Pig Design Patterns

Download Pig Design Patterns PDF/ePub or read online books in Mobi eBooks. Click Download or Read Online button to get Pig Design Patterns book now. This website allows unlimited access to, at the time of writing, more than 1.5 million titles, including hundreds of thousands of titles in various foreign languages.
Pig Design Patterns

Author: Pradeep Pasupuleti
language: en
Publisher: Packt Publishing Ltd
Release Date: 2014-04-17
A comprehensive practical guide that walks you through the multiple stages of data management in enterprise and gives you numerous design patterns with appropriate code examples to solve frequent problems in each of these stages. The chapters are organized to mimick the sequential data flow evidenced in Analytics platforms, but they can also be read independently to solve a particular group of problems in the Big Data life cycle. If you are an experienced developer who is already familiar with Pig and is looking for a use case standpoint where they can relate to the problems of data ingestion, profiling, cleansing, transforming, and egressing data encountered in the enterprises. Knowledge of Hadoop and Pig is necessary for readers to grasp the intricacies of Pig design patterns better.
MapReduce Design Patterns

Author: Donald Miner
language: en
Publisher: "O'Reilly Media, Inc."
Release Date: 2012-11-21
Until now, design patterns for the MapReduce framework have been scattered among various research papers, blogs, and books. This handy guide brings together a unique collection of valuable MapReduce patterns that will save you time and effort regardless of the domain, language, or development framework you’re using. Each pattern is explained in context, with pitfalls and caveats clearly identified to help you avoid common design mistakes when modeling your big data architecture. This book also provides a complete overview of MapReduce that explains its origins and implementations, and why design patterns are so important. All code examples are written for Hadoop.

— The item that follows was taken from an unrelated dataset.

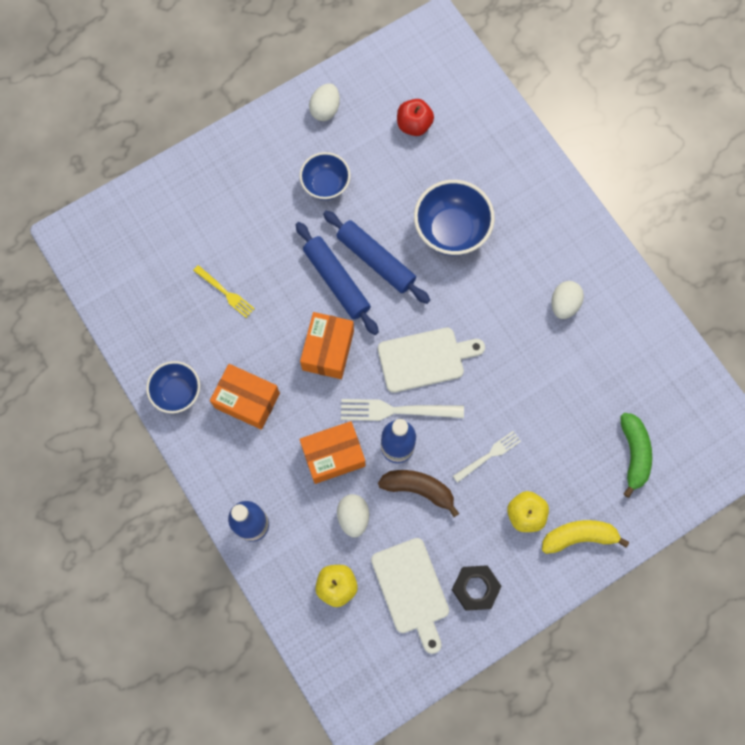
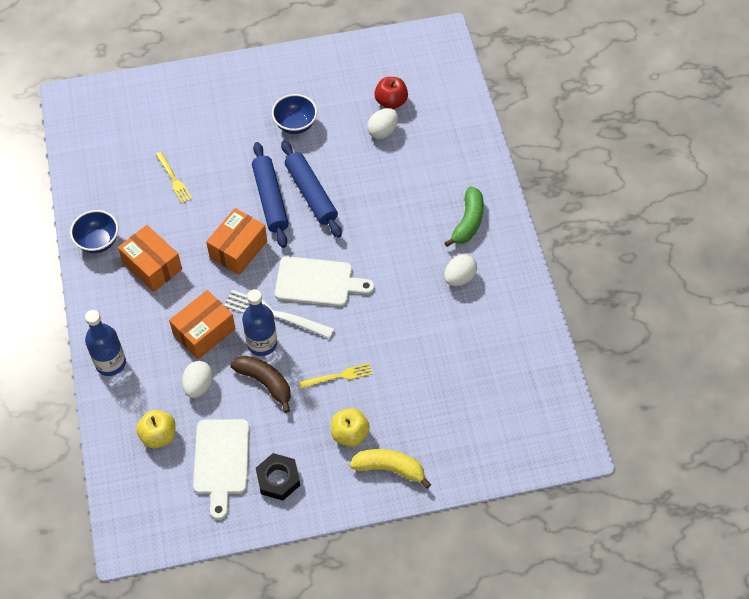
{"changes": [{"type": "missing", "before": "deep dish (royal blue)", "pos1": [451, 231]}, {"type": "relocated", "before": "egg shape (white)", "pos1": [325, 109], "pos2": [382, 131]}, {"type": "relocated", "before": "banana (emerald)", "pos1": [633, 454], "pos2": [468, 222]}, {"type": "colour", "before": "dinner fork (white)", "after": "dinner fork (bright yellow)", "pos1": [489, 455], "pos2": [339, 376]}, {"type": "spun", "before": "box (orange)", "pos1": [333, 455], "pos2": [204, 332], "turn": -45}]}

Summarization patterns: get a top-level view by summarizing and grouping data Filtering patterns: view data subsets such as records generated from one user Data organization patterns: reorganize data to work with other systems, or to make MapReduce analysis easier Join patterns: analyze different datasets together to discover interesting relationships Metapatterns: piece together several patterns to solve multi-stage problems, or to perform several analytics in the same job Input and output patterns: customize the way you use Hadoop to load or store data "A clear exposition of MapReduce programs for common data processing patterns—this book is indespensible for anyone using Hadoop." --Tom White, author of Hadoop: The Definitive Guide
Efficient Data Processing with Apache Pig

"Efficient Data Processing with Apache Pig" Efficient Data Processing with Apache Pig is the definitive guide to mastering high-performance data transformation and pipeline design in today’s complex big data landscape. The book opens with a thorough examination of Apache Pig’s evolution, architectural foundations, and its crucial role within distributed data ecosystems. Readers gain a strategic perspective on where Pig excels compared to frameworks like MapReduce, Hive, and Spark, alongside practical guidance for deploying robust, enterprise-grade environments that prioritize scalability, multi-tenancy, and production resilience. Spanning fundamental data modeling practices, advanced Pig Latin techniques, and deep dives into resource optimization, this book is tailored for engineers, architects, and data professionals seeking practical strategies for building efficient, reliable pipelines. Each chapter balances conceptual clarity with technical depth—exploring schema evolution, advanced joins, aggregation patterns, modular scripting, and the intricacies of performance tuning. Readers also benefit from comprehensive coverage of extending Pig with custom UDFs, integrating with external data sources, and the nuances of workflow orchestration across Oozie, Airflow, and cloud-native platforms. The book moves beyond code and configuration, addressing critical considerations in security, compliance, and data governance—from authentication and encryption to auditing and lifecycle management. It concludes with actionable frameworks for migration, modernization, and hybrid architectures, coupled with future-focused discussions on AI integration, the evolving open-source ecosystem, and innovative real-world use cases at scale. Efficient Data Processing with Apache Pig is both a practical reference and an indispensable roadmap for leveraging Pig to its full potential in modern data environments.